シャープが「AIoTショールーム」開設。AIoTによるスマートライフの実現を目指す

シャープは、AIoTを中心に同社のスマートライフ事業におけるこれまでの取り組みと、今後の展望についてメディア向けに説明会を行なった。

「AIoT」とは、AIとIoTを組み合わせた同社の登録商標。使っていくうちに機器が学習し、ユーザーに合わせて最適化される点や、インターネットに繋がる点を特徴とする。同社はAIoTについて「人に寄り添うIoT」、「もう一人の家族のような存在」としている。

AIoTによって、家電を使っていくうちにユーザーに最適化される

例えば、使う人の好みや習慣に合わせたメニューを提案したり、購入後にも新たに使える機能を増やしたりといったことが可能で、機器同士を連携させて一括操作することもできる。

2016年よりAIoT家電の推進に取り組んできた同社では現在、12カテゴリ、685機種の家電にAIoTを搭載。大阪府八尾市の事業所にはこれらの最新家電を体感できる「AIoTショールーム」も開設した。

八尾事業所にAIoTショールーム開設

同社はAIoTによる白物家電と事業の変革を重点戦略に掲げ、AIoTでスマートライフを実現することを目指すという。

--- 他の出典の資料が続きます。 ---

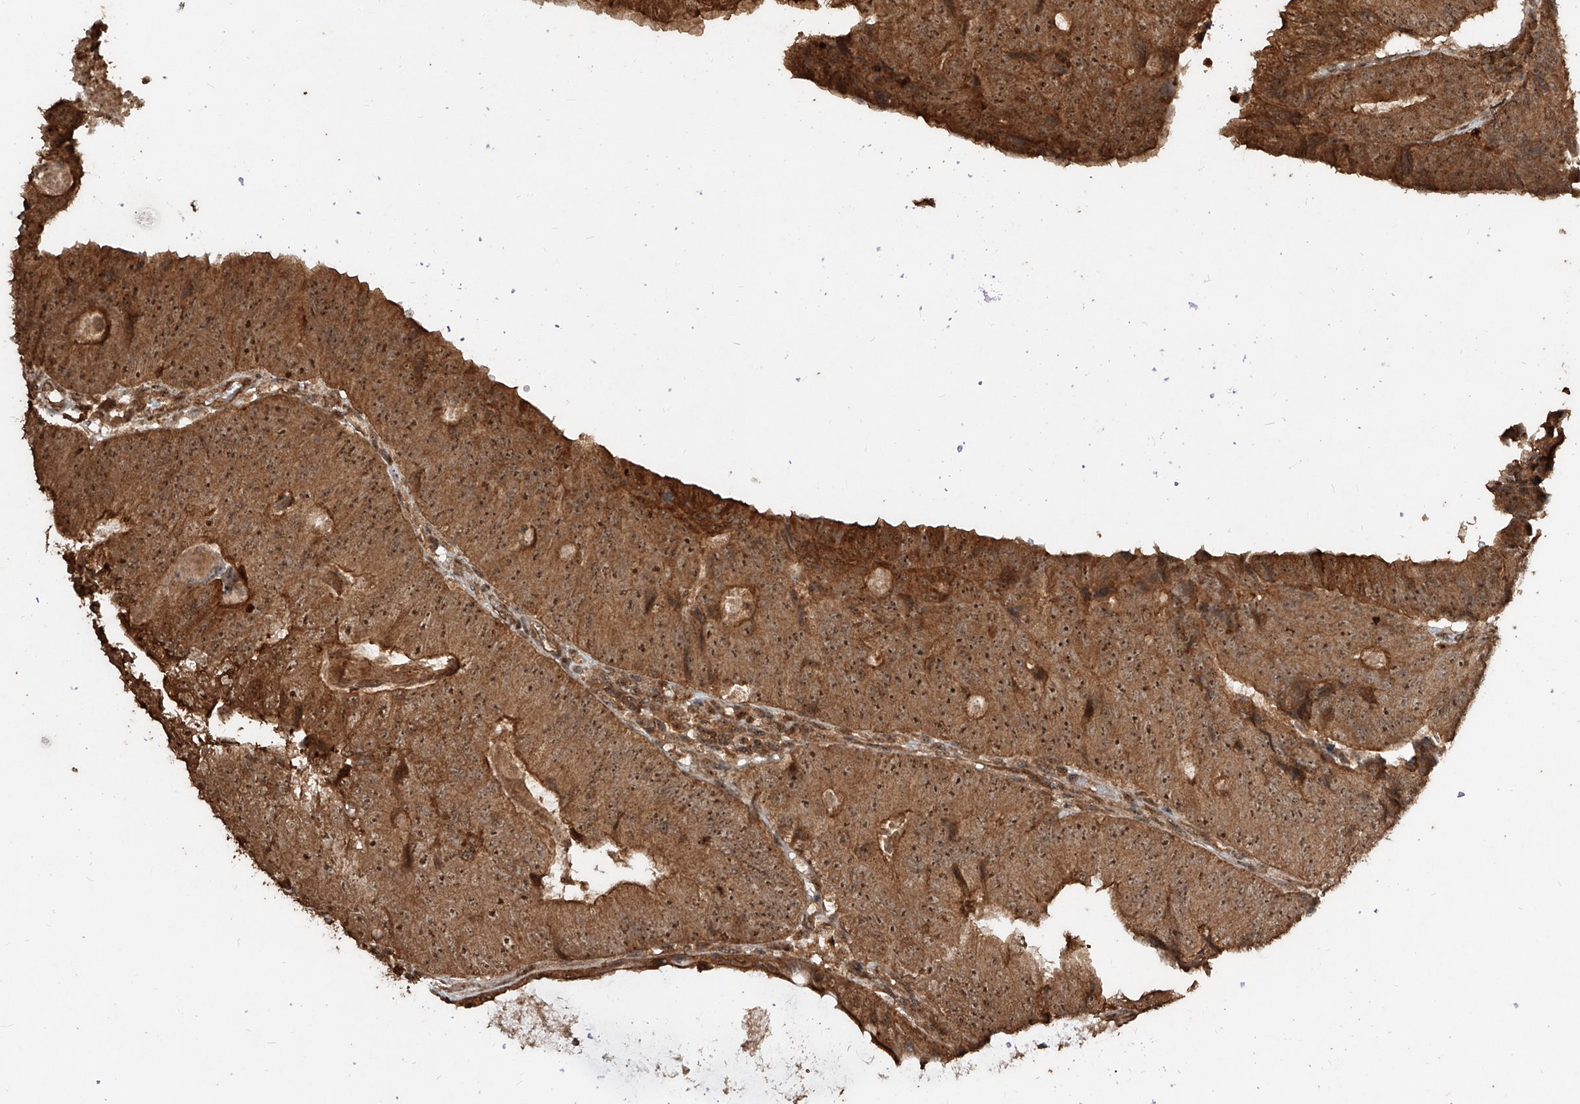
{"staining": {"intensity": "moderate", "quantity": ">75%", "location": "cytoplasmic/membranous,nuclear"}, "tissue": "colorectal cancer", "cell_type": "Tumor cells", "image_type": "cancer", "snomed": [{"axis": "morphology", "description": "Adenocarcinoma, NOS"}, {"axis": "topography", "description": "Colon"}], "caption": "Immunohistochemical staining of colorectal cancer displays medium levels of moderate cytoplasmic/membranous and nuclear protein positivity in about >75% of tumor cells.", "gene": "ZNF660", "patient": {"sex": "female", "age": 67}}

第一に、AIoTとプラズマクラスターなどの独自技術、製品デザインを組み合わせることで、新たな製品の創出とソリューション事業の融合、クラウドサービス事業への参入を進める。キッチン分野では、製品のカラーや素材、仕上げに統一感を持たせ、ユーザーがトータルコーディネートできるようにし、同社製品で揃えることによって複数の家電連携、「つながるAIoT家電」の体験価値向上を図るとする。

家電のトータルコーディネート、さらに機器同士の連携まで可能にする

次に、AIoTによってビジネスシーンの課題を解決するため、BtoBソリューション事業を強化。具体例として、同社開発の耳にかけて「噛む」回数などを計測する咀嚼計「bitescan(バイトスキャン)」は、大学の研究や食品メーカーなどで活用されているという。また月経管理アプリと収納ケースを組み合わせた「生理用品IoT収納ケース」などを通じてフェムテック分野にも展開していく。

AIoTを活用したBtoBソリューション事業も強化

そして、台湾や米国をはじめとしたグローバル事業も拡大していく。台湾では2022年度よりAIoT家電を本格的に導入開始。米国では2020年から、ビルトイン家電を中心としたスマートキッチンを展開している。音声操作が可能なオーブンレンジなども扱っており、Sharp Electronics Corporation 家電本部長のジム・サンダスキー氏によると、シャープは「北米でキッチン家電一式を販売する唯一のメーカーになりつつある」という。

台湾には2022年度からAIoT家電を導入
米国では音声操作ができるオーブンレンジなども展開

同社はこれらの事業戦略を通じて、2024年には現在5割の国内AIoT家電のネット接続率を8割以上に、AIoT対応の白物家電販売金額構成比を国内7割以上(現在3割)、欧米/中国/台湾では5割以上に伸長させることを目標に掲げている。